7. Why do you think Margaret feels so strongly about taking the photograph of the leopard? Are there parallels between this action and Diana’s behavior on the glacier? Have you ever put yourself in danger because of a momentary impulse? What do you think motivates actions of this kind?
8. What is your definition of infidelity? Does Margaret’s relationship with Rafiq constitute unfaithfulness to Patrick? Is there such a thing as emotional infidelity or is only physical cheating really cheating?
9. How much of a marriage’s success or failure do you think can be attributed to the love between husband and wife, and how much to external factors, such as jobs, finances, location, and other people? Patrick says, “I think couples need projects to keep them together” (271). Is he correct that a couple must put in effort to make their marriage work?
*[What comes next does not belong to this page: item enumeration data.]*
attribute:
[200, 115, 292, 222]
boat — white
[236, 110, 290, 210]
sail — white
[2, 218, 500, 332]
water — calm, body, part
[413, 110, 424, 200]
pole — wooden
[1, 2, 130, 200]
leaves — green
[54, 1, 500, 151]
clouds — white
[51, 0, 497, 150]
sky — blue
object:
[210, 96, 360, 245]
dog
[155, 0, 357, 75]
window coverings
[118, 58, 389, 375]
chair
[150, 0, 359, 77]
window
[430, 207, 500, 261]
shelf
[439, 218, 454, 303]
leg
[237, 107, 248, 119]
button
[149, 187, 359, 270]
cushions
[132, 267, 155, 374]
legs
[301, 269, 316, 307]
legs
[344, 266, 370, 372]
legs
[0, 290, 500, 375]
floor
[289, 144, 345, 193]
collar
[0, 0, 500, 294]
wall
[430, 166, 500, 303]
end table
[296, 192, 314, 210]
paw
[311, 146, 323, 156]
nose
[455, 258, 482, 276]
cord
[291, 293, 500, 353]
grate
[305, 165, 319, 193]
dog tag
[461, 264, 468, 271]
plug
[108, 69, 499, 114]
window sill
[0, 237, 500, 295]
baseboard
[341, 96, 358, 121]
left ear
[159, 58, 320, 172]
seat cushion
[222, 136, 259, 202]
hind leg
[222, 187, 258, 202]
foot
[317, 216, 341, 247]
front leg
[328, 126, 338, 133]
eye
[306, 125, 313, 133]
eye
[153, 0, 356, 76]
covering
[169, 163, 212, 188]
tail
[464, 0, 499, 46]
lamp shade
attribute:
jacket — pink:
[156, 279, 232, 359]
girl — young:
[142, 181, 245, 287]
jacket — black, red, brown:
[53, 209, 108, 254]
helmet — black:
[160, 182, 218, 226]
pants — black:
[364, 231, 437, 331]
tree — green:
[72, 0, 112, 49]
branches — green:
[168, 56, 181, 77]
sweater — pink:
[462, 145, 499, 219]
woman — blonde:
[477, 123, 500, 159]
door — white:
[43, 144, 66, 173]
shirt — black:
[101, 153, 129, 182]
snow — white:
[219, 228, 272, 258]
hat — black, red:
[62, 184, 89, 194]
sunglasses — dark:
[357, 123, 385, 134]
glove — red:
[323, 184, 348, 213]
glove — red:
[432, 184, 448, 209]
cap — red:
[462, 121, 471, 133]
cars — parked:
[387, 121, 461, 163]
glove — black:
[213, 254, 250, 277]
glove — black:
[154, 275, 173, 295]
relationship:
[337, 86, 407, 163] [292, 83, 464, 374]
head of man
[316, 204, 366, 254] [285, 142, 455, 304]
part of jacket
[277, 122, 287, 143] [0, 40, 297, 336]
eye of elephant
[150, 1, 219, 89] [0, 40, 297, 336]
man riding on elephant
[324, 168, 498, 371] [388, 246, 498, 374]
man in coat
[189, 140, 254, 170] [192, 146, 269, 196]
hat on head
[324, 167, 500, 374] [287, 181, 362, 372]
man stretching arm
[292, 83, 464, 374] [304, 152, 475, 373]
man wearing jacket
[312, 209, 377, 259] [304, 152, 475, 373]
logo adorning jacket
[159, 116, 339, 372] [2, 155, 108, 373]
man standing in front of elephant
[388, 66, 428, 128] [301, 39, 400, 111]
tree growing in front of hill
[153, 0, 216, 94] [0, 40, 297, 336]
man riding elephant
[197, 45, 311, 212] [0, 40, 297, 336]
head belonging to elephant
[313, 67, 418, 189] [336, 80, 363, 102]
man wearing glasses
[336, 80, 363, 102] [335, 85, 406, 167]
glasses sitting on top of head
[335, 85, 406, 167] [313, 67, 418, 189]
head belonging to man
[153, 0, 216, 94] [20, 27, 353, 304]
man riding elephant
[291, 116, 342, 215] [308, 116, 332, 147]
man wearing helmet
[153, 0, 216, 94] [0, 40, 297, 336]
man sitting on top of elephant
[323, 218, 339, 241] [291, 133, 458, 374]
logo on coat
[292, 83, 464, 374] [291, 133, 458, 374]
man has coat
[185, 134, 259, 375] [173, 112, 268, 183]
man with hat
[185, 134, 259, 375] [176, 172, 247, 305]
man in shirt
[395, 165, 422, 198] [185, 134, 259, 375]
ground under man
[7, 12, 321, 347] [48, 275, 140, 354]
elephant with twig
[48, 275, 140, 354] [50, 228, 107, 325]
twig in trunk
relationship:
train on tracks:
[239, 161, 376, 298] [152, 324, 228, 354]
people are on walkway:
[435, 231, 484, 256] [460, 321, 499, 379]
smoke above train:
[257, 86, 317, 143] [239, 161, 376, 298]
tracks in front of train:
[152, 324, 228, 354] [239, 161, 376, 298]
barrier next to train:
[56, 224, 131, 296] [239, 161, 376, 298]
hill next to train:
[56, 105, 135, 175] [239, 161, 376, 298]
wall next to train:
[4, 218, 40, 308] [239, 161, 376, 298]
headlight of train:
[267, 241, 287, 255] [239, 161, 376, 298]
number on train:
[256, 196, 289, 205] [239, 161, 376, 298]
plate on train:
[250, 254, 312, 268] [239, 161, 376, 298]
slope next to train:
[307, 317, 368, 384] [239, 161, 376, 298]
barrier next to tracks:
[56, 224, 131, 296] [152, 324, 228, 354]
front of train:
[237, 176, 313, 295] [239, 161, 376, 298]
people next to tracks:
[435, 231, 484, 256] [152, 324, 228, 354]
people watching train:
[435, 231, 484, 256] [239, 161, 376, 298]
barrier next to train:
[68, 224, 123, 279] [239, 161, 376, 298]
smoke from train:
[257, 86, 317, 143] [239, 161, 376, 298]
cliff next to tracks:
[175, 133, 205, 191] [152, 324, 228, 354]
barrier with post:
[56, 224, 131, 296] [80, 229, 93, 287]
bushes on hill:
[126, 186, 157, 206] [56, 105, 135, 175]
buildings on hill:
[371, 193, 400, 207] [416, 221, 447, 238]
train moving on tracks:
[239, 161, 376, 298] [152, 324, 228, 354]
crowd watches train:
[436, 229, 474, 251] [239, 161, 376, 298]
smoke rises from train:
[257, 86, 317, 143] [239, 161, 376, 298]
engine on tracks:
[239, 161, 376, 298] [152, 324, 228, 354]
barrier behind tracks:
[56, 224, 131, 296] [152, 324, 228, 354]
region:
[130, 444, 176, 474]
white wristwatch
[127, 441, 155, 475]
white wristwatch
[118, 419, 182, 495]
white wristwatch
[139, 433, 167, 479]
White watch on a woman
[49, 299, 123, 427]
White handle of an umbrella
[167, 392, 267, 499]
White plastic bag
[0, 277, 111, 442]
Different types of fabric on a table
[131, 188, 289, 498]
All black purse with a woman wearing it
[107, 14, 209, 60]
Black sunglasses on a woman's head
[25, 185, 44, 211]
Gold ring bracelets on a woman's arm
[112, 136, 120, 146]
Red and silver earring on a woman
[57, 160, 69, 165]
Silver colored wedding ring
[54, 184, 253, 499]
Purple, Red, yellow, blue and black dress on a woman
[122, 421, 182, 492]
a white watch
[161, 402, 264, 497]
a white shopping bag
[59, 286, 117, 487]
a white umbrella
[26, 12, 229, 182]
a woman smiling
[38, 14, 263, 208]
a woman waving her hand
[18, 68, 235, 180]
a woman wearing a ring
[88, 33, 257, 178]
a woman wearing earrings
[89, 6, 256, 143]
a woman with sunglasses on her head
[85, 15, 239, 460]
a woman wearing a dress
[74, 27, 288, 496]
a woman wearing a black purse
10. If the accident on the mountain had never occurred, do you think Margaret and Patrick’s relationship would have evolved differently? Would anything more have happened between Arthur and Margaret? Between Rafiq and Margaret?
11. Imagine Margaret and Patrick thirty years after the end of A Change in Altitude, looking back on their life in Africa. How do you think each of them would describe the trajectory of their relationship during this time?
12. Describe your response to the novel’s ending. Did you find it sad? Uplifting? Did you feel that things had worked out for the best?